> _Task to carry out_
Range to output from the entries below: the line containing "21,1,$1,$2,0,0,$3*%" through the line containing "X128450000Y-91800000D03*". Set it down exactly, ends included, nothing else.

> _Information provided_
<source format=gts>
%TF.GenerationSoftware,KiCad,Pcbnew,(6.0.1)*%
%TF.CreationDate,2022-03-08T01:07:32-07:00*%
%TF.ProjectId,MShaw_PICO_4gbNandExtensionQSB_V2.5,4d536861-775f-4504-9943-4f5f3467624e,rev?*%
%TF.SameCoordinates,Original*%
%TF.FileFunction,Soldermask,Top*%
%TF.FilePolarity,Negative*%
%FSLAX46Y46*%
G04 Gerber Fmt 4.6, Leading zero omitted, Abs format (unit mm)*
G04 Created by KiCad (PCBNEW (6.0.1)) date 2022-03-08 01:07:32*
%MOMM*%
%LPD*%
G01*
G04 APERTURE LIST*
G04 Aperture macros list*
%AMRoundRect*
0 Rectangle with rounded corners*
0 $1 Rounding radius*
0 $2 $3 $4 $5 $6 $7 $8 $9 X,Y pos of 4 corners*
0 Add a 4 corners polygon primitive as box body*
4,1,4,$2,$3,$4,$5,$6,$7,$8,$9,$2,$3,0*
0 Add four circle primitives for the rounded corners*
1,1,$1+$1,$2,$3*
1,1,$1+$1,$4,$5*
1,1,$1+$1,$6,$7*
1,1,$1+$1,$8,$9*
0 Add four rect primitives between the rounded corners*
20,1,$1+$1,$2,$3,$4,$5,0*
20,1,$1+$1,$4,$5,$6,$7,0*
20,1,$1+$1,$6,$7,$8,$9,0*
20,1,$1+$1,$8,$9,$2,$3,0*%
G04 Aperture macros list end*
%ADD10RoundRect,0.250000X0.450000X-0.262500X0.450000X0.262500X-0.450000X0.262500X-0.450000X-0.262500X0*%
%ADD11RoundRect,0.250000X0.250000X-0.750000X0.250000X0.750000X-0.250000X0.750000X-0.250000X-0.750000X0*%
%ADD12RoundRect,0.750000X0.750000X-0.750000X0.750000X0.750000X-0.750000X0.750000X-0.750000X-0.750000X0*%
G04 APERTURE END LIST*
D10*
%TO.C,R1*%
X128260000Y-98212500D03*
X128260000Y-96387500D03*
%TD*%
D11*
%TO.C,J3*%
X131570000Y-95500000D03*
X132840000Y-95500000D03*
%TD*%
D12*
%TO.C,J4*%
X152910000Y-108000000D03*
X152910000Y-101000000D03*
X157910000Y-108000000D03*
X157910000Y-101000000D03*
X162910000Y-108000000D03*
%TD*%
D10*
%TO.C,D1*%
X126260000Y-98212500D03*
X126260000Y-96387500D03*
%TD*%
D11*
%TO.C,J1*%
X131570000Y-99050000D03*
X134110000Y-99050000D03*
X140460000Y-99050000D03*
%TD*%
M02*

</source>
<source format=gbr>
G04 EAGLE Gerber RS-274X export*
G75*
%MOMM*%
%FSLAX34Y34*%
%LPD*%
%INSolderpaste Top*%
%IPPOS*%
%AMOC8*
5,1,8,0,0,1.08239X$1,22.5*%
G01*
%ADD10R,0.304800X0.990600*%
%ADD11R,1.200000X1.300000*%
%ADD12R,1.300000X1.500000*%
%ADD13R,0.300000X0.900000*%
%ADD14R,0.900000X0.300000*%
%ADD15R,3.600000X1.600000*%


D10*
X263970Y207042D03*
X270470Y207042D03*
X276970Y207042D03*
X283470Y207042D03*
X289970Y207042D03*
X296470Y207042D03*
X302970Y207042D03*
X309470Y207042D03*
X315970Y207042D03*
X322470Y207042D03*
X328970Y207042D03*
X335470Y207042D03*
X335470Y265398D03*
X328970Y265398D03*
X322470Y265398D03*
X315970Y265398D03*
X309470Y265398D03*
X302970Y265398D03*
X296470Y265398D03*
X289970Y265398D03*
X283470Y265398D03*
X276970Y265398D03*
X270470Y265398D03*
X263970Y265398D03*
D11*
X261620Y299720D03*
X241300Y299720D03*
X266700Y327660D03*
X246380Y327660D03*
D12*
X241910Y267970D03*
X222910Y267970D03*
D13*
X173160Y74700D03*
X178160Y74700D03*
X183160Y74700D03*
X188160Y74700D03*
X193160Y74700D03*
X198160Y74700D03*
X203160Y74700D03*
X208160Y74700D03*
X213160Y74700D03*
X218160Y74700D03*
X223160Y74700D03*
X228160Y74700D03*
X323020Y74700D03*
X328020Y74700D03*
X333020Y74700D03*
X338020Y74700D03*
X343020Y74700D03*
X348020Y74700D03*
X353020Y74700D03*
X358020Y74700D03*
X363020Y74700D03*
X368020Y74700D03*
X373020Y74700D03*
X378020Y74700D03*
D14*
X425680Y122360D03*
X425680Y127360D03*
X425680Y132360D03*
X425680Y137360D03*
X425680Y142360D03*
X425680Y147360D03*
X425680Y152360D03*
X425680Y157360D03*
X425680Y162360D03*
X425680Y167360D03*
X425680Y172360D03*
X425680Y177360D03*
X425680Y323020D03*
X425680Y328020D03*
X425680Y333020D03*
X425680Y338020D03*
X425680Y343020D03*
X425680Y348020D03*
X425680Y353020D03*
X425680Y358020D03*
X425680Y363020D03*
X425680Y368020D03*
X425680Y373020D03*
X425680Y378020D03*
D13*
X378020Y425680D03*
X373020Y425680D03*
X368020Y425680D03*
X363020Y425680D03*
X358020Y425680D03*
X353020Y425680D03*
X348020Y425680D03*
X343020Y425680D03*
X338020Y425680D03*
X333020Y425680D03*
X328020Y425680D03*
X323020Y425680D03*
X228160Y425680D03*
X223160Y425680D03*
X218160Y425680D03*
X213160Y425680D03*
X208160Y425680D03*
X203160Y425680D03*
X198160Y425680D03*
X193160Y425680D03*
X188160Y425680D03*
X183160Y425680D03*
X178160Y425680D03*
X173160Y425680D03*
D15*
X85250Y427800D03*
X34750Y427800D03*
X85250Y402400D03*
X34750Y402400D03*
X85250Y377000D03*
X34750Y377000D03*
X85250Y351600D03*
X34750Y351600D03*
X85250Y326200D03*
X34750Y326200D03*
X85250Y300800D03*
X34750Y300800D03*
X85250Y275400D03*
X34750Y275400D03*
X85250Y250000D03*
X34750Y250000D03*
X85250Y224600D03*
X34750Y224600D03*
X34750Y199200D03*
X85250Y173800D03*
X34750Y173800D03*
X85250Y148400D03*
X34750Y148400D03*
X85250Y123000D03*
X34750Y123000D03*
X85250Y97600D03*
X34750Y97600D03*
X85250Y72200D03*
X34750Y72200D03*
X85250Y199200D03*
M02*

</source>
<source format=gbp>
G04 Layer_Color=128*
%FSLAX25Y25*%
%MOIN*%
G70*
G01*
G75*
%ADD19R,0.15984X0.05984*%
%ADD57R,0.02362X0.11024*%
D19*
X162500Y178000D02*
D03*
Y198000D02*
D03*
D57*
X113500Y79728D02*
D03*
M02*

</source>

* * *

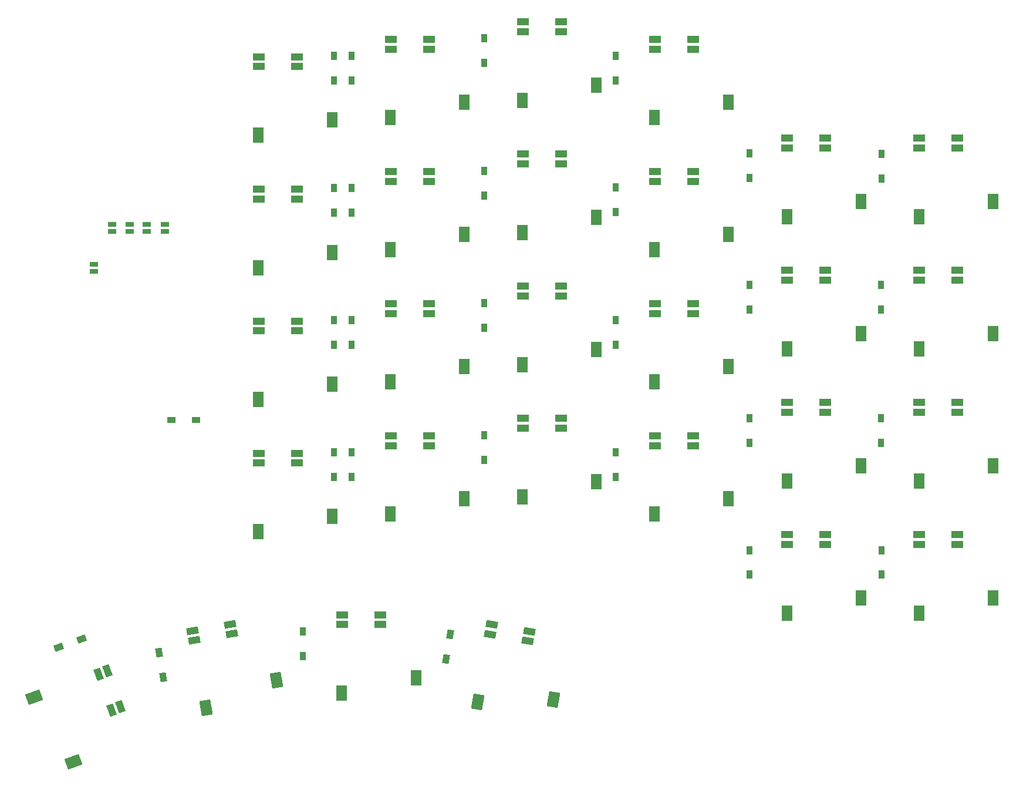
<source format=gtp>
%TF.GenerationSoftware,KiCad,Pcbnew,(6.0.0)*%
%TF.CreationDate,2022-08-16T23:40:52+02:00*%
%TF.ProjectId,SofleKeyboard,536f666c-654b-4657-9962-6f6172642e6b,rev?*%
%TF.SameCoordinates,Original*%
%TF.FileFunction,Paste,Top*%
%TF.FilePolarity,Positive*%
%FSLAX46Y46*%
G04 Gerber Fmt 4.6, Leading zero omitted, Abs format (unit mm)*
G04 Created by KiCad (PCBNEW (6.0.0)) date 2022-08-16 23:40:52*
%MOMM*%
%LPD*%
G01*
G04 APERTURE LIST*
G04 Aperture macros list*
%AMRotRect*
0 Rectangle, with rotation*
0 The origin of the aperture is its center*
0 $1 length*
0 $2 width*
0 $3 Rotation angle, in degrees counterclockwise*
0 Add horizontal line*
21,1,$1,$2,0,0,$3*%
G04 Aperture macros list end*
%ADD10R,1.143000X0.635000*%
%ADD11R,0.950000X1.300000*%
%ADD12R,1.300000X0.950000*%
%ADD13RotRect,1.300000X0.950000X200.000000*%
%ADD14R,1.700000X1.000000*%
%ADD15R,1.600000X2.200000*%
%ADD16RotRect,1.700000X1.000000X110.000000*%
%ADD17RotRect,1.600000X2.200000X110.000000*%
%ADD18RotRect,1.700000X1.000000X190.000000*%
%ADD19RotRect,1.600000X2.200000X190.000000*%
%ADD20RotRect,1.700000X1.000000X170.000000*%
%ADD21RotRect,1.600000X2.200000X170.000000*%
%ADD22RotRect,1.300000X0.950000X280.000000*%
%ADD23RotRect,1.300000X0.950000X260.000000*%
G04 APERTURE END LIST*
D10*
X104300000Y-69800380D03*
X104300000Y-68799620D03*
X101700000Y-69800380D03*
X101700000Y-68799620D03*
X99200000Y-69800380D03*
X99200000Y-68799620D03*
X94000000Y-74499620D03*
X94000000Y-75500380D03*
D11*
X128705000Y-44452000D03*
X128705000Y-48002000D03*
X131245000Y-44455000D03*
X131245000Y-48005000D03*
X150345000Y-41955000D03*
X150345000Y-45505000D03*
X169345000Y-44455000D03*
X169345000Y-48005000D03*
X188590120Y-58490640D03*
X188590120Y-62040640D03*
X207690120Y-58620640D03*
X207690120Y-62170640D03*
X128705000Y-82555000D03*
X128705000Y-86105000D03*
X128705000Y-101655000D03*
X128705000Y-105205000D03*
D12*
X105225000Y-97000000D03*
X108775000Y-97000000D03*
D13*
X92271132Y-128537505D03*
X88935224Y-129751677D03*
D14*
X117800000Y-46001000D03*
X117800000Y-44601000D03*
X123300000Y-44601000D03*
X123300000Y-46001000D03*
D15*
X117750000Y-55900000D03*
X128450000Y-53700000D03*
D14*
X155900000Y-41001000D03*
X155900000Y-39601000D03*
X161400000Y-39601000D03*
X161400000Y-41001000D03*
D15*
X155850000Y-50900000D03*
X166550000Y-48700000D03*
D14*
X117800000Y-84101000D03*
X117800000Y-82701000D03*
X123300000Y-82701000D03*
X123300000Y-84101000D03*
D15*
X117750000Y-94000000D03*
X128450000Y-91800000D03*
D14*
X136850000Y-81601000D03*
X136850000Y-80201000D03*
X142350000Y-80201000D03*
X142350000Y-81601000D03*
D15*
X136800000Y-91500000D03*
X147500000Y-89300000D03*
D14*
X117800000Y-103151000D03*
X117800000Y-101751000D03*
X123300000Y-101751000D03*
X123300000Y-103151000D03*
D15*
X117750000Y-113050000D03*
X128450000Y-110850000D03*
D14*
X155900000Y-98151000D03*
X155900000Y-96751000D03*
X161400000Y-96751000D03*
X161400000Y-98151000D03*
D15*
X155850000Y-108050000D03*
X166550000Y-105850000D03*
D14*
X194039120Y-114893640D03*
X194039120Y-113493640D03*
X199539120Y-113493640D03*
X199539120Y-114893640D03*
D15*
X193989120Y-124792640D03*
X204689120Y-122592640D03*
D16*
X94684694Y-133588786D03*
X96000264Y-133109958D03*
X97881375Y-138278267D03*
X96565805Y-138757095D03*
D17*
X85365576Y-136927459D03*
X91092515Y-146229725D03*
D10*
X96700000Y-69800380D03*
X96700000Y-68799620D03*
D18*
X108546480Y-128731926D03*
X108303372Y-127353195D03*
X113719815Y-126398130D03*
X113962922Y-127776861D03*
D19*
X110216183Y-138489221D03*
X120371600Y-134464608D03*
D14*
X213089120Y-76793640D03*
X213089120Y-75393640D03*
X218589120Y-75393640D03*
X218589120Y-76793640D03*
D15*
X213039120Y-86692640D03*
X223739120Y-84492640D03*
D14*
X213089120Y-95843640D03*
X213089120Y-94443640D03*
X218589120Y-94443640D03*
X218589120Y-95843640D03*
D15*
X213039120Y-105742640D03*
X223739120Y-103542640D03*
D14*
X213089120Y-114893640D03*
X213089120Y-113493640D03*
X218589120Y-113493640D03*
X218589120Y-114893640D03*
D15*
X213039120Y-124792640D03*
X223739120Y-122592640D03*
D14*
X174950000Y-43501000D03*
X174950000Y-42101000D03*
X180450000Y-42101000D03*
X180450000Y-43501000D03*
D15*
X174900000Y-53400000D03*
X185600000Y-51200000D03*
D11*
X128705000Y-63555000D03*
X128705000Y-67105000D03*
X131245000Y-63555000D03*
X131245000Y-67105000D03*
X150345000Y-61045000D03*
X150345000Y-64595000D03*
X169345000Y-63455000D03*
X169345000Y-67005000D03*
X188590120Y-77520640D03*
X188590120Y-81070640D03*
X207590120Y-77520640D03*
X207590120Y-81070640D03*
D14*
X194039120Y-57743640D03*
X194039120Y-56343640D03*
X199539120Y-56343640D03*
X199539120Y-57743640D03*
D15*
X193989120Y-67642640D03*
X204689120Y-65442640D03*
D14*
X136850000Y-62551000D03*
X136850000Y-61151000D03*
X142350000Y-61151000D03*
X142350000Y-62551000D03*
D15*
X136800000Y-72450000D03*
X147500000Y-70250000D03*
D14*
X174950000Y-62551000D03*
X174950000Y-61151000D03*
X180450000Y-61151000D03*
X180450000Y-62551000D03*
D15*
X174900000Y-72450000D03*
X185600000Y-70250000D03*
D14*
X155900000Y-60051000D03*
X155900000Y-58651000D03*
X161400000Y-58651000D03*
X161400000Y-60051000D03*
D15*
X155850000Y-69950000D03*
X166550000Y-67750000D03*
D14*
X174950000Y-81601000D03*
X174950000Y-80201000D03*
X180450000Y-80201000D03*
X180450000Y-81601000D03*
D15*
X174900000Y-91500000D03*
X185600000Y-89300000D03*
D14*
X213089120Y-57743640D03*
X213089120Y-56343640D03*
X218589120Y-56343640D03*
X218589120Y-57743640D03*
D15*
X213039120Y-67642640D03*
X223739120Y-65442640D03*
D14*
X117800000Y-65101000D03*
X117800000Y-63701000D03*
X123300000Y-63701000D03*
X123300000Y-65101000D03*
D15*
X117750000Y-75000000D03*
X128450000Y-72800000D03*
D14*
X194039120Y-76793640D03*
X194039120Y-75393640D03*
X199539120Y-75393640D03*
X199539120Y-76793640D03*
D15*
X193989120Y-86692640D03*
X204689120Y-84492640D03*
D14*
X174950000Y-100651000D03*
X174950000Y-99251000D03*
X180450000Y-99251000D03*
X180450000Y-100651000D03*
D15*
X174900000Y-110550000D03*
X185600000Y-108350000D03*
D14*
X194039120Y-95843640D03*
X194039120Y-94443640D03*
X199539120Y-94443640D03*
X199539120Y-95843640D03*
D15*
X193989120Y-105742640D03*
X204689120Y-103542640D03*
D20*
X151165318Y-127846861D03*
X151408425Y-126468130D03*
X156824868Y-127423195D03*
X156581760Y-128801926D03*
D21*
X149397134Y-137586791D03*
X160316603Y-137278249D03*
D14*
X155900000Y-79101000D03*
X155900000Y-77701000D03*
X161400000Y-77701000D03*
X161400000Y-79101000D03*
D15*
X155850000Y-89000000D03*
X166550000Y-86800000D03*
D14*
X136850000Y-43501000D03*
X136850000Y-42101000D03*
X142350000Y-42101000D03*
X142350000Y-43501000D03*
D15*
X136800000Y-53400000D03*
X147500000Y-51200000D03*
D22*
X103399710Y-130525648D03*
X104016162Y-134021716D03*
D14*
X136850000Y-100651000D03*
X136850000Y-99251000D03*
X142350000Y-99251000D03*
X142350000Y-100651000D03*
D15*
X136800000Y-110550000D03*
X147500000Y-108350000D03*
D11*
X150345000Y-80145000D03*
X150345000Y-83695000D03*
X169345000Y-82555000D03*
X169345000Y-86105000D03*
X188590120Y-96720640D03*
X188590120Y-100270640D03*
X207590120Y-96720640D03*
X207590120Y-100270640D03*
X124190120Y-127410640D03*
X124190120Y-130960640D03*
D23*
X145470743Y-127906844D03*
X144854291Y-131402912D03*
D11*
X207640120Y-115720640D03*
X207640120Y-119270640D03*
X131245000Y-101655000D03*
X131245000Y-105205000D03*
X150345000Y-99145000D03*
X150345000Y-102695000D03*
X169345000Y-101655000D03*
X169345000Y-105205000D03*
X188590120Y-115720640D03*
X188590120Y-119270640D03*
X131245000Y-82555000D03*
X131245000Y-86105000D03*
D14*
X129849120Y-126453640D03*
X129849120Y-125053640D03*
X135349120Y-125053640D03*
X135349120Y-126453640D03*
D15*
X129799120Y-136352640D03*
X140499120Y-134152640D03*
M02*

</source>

* * *

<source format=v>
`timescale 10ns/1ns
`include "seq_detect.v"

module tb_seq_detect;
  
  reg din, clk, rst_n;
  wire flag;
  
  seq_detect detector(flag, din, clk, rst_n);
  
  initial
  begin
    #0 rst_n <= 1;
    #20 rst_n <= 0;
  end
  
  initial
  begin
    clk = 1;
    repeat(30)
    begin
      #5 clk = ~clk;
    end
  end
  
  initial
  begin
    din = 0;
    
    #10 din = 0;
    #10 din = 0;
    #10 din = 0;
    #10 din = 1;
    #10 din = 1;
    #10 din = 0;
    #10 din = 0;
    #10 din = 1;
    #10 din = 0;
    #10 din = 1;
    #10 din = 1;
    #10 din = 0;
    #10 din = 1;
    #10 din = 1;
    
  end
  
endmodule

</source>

> _Solved exercise_
21,1,$1,$2,0,0,$3*%
G04 Aperture macros list end*
%ADD10R,1.143000X0.635000*%
%ADD11R,0.950000X1.300000*%
%ADD12R,1.300000X0.950000*%
%ADD13RotRect,1.300000X0.950000X200.000000*%
%ADD14R,1.700000X1.000000*%
%ADD15R,1.600000X2.200000*%
%ADD16RotRect,1.700000X1.000000X110.000000*%
%ADD17RotRect,1.600000X2.200000X110.000000*%
%ADD18RotRect,1.700000X1.000000X190.000000*%
%ADD19RotRect,1.600000X2.200000X190.000000*%
%ADD20RotRect,1.700000X1.000000X170.000000*%
%ADD21RotRect,1.600000X2.200000X170.000000*%
%ADD22RotRect,1.300000X0.950000X280.000000*%
%ADD23RotRect,1.300000X0.950000X260.000000*%
G04 APERTURE END LIST*
D10*
X104300000Y-69800380D03*
X104300000Y-68799620D03*
X101700000Y-69800380D03*
X101700000Y-68799620D03*
X99200000Y-69800380D03*
X99200000Y-68799620D03*
X94000000Y-74499620D03*
X94000000Y-75500380D03*
D11*
X128705000Y-44452000D03*
X128705000Y-48002000D03*
X131245000Y-44455000D03*
X131245000Y-48005000D03*
X150345000Y-41955000D03*
X150345000Y-45505000D03*
X169345000Y-44455000D03*
X169345000Y-48005000D03*
X188590120Y-58490640D03*
X188590120Y-62040640D03*
X207690120Y-58620640D03*
X207690120Y-62170640D03*
X128705000Y-82555000D03*
X128705000Y-86105000D03*
X128705000Y-101655000D03*
X128705000Y-105205000D03*
D12*
X105225000Y-97000000D03*
X108775000Y-97000000D03*
D13*
X92271132Y-128537505D03*
X88935224Y-129751677D03*
D14*
X117800000Y-46001000D03*
X117800000Y-44601000D03*
X123300000Y-44601000D03*
X123300000Y-46001000D03*
D15*
X117750000Y-55900000D03*
X128450000Y-53700000D03*
D14*
X155900000Y-41001000D03*
X155900000Y-39601000D03*
X161400000Y-39601000D03*
X161400000Y-41001000D03*
D15*
X155850000Y-50900000D03*
X166550000Y-48700000D03*
D14*
X117800000Y-84101000D03*
X117800000Y-82701000D03*
X123300000Y-82701000D03*
X123300000Y-84101000D03*
D15*
X117750000Y-94000000D03*
X128450000Y-91800000D03*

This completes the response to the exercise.